Saturday, September 8, 2012

My Easter Thursday

"Disappear Your fear, resurrect your audacity." Is a quote that found it's way to me by way of a free will astrology horoscope. about a year ago. I was at a job that I was not particularly skilled at, sales, so I was having a hard time. I wrote the phrase down on a little piece of paper so I would always remember it, it seemed like a phrase that would come in handy some day, I can't tell you how often I've repeated that phrase to myself since this has happened to me and finally, it happened!. On Thursday, due to a large quantity of caffiene and a good anniversary dinner the night before, I finally came back from the land of the walking brain dead.

When we first came home from the hospital Matt and I had numerous arguments caused mainly by frustration on both our parts because I could barely do anything on my own. Matt would accuse me of no trying, which just upset me because I felt that getting out of bed was giving it my best, now that I've managed to wake up a bit, I've been thinking about that a bit and yesterday I realized Matt was right, damnit, as usual.

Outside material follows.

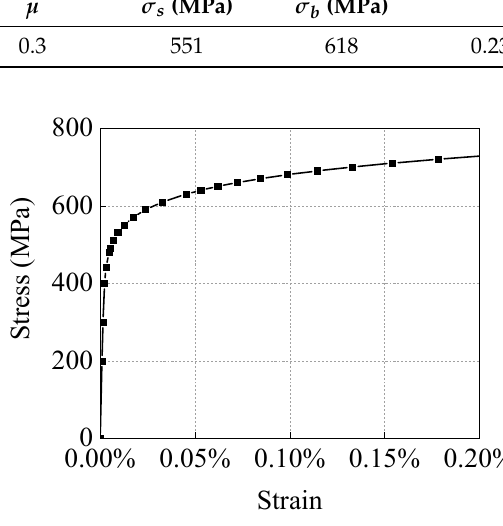
Table 2. X65 mechanical parameters of X65 pipeline steel.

I was so depressed and unaware of what was going on around me, I barely tried to pay attention to anything long enough to figure out how to do it on my own, like taking my meds or putting my leg brace on. or getting dressed. I really didn't try, because now that I am trying to be present I can feel the difference and it feels good! I no longer leave giant messes behind me everywhere I go because I make sure I pick up after myself these days, it's not that I didn't care, I did. I  was so depressed I became apathetic, which goes very against my headstrong, independent nature. I am thrilled that I am now attentive enough that I can now lock myself in the bathroom without Matt having to worry about me falling and him not being able to get to me. It's a level of independence that I took for granted. Not only do I feel that my  personality is now normalizing back to what it actually is, I feel I am now acting like a grown up, after doing thing the way a three year old would do them for months, that feels great. do tryluy feel resurrected.